Spring Cleaning the Memories

The wing tips were bent down toward the earth, the birds adjusted slightly right to left and back again.  There was no flapping as the geese came in for a landing.  I was distracted by the beauty and precision of their descent as I drove past the pond on my way back to the office.  As they came down, they were silhouetted against the mid-morning sky which made it easier to see how controlled they were in their flight downward to the water.

Seconds fled as we passed each other, me heading to more work and the geese stopping to explore a pond.  I laughed, delighted with the opportunity to be in the perfect position to see the outline of their feathers and shifting of their wings.  It was one of the highlights of my week.  It was a remembering moment, a time, a place, a space, an experience, and a feeling worth committing to memory.
Spring fly-over 2018
Memories feed or destroy our spirits, and the choice is largely our own.  We can file good and bad memories in our brains and we have the ability to push play over and over again if we choose.  Last week I was thinking on a couple of bad memories that were over fifteen years old.  Those bad memories popped up in my dreams one night and I woke up feeling off kilter, out of control, uncertain, afraid.  I felt all the scary things until I sat down, wrote out the parts of the crazy dream I remembered and asked myself what it meant.

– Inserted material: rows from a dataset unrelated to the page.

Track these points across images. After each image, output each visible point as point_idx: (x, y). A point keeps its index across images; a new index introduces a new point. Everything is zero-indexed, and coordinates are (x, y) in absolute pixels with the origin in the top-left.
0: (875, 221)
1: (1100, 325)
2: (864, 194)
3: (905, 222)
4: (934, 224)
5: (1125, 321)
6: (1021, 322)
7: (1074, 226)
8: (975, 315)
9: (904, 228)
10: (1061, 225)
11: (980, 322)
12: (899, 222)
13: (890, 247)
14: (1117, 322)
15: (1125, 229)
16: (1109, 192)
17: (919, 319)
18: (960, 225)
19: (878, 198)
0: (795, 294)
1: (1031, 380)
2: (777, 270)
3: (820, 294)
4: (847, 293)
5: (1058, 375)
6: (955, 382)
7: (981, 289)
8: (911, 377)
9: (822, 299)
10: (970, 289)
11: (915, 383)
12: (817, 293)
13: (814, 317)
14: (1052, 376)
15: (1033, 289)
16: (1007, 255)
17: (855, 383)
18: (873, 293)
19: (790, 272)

Why was I being reminded of that bad stuff?  What had I learned from it?  Was there anything I still needed to learn?  Pen to paper I wrote down everything that came to mind in answer to the question - what might this dream mean?  I realized the dream was a series of bad memories replaying but the ending was different.  The bad memory was a point in time, in the past.  It had power to define the future.  I could focus on the failure and inevitably fail again in a similar situation.  Or I could focus on what I had learned from the failure and choose not to repeat the same mistakes.  So simple and so very complicated.  My choice.

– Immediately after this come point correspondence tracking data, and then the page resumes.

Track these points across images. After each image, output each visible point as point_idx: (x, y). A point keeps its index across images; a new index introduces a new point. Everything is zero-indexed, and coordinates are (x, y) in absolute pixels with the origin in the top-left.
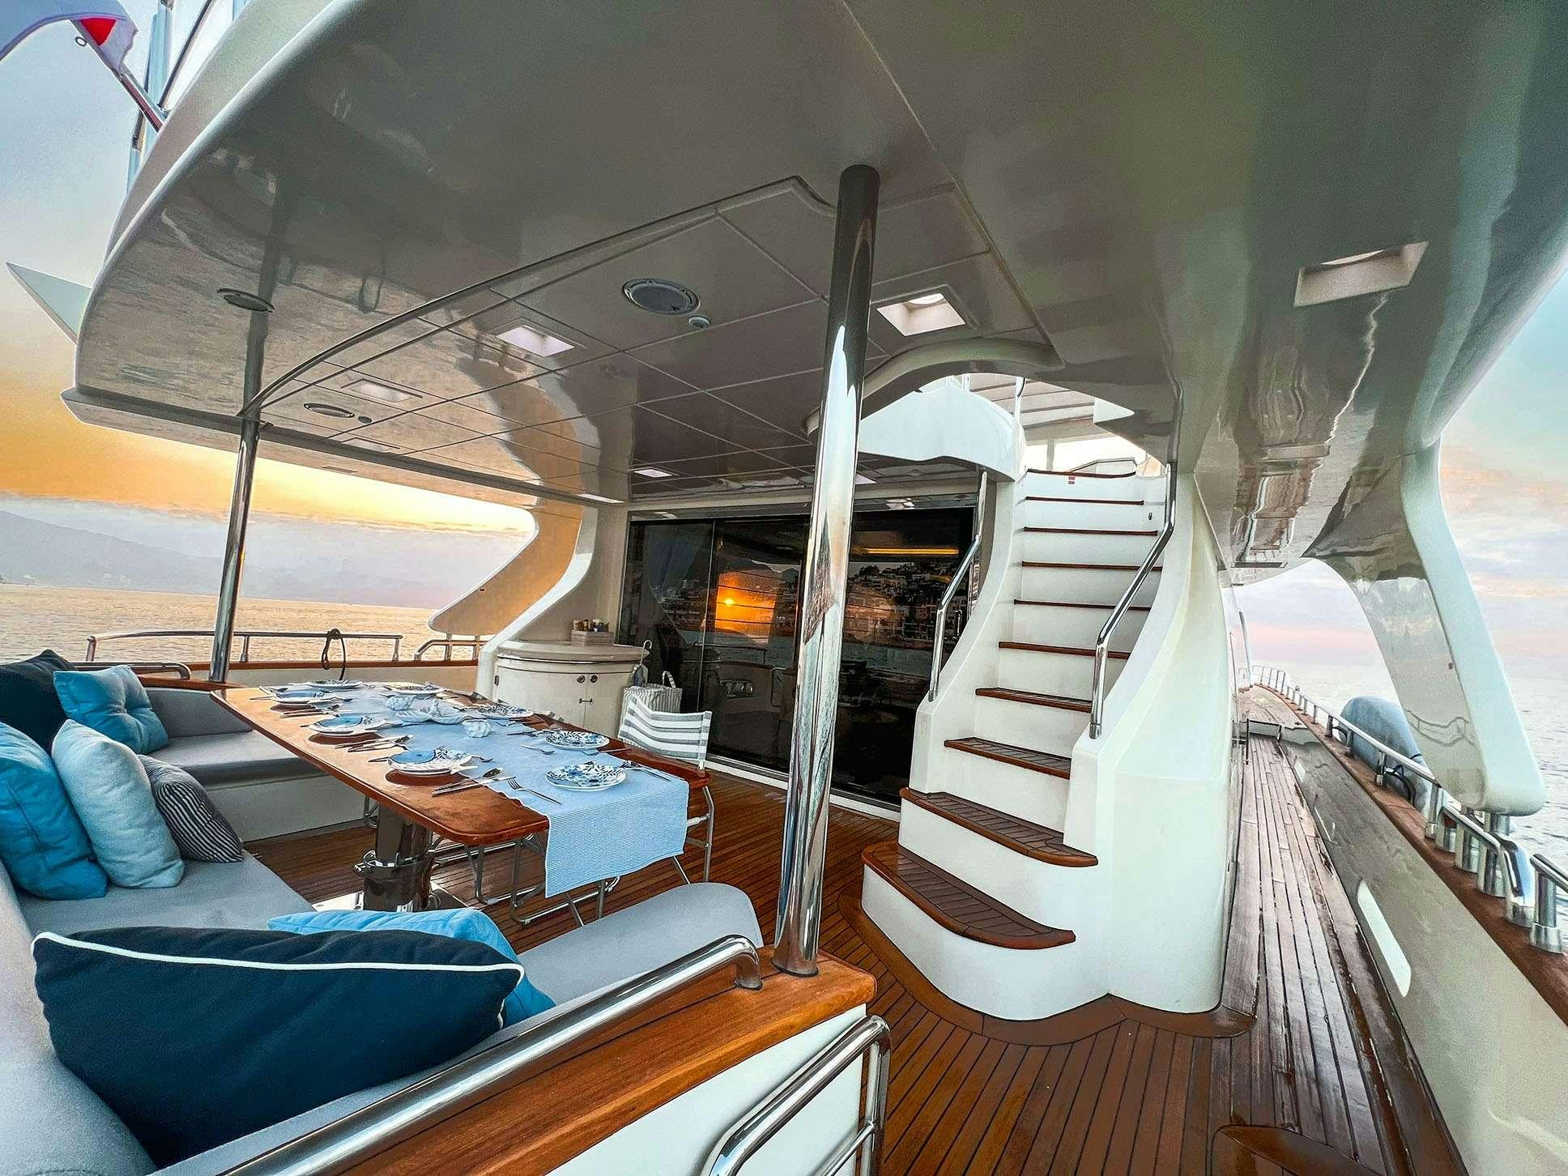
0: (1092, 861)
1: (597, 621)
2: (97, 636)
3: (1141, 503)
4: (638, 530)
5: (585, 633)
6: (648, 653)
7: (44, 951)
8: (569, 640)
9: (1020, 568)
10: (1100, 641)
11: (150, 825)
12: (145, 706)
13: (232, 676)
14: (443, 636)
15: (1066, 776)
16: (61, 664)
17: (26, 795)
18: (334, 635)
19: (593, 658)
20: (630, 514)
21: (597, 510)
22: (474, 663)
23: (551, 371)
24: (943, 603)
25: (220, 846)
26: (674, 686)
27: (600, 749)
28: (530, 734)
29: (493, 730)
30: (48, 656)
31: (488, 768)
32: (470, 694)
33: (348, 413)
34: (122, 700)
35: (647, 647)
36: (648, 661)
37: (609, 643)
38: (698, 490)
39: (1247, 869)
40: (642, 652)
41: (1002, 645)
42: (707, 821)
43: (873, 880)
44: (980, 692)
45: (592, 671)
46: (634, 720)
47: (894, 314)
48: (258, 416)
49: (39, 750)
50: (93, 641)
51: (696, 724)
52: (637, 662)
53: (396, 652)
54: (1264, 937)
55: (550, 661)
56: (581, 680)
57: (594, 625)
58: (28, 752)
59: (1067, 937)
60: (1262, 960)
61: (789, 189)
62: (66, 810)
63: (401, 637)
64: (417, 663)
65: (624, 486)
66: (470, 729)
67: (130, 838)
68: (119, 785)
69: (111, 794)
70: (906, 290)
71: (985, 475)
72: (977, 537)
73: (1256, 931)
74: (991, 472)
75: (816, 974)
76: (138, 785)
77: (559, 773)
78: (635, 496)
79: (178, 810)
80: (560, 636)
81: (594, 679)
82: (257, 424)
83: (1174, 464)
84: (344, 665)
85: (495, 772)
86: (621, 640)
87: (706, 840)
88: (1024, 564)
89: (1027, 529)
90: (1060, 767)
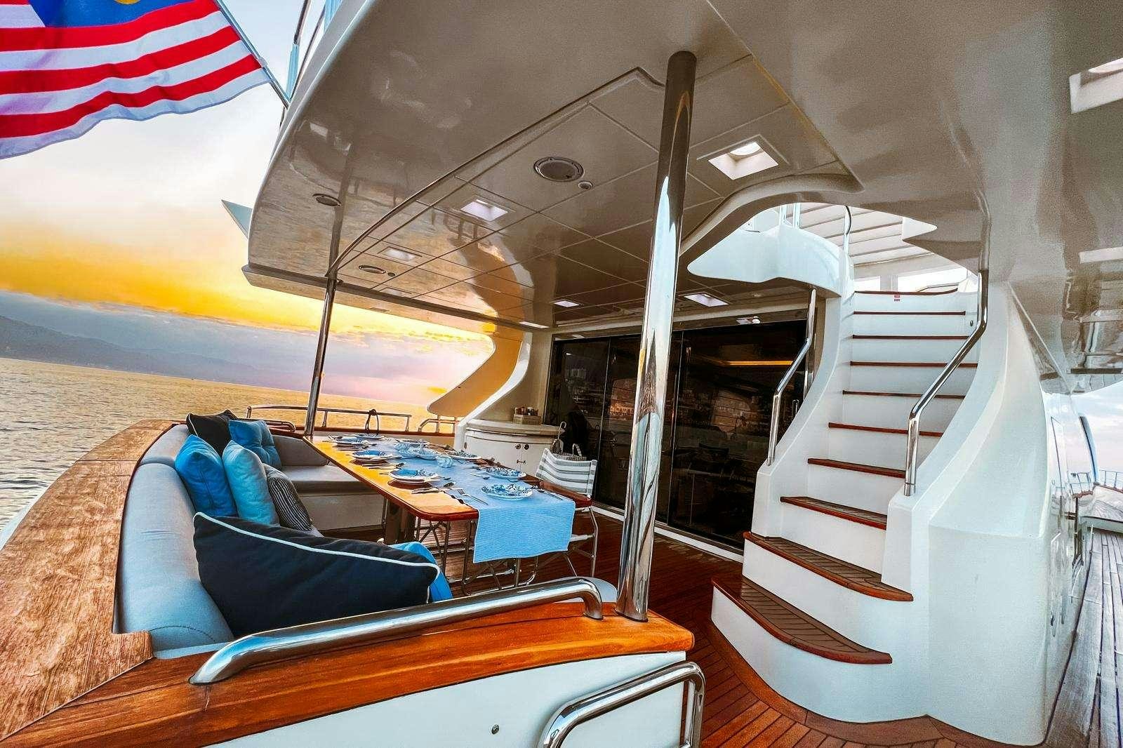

We can't choose a different past, but we can choose our response to memories good and bad.  How we choose will define our future. Store the good memories to fuel your spirit and recall them intentionally.  Don't fight the bad memories.  Invite them to visit, be brave.  Ask the bad memories some questions, learn what you need to learn, and then send them packing again.  Don't let them move in. They are just memories, they are not the reality today unless you choose to live among them.   It's time to do a little spring cleaning in the memory department.  Keep the good and take steps to evict the bad.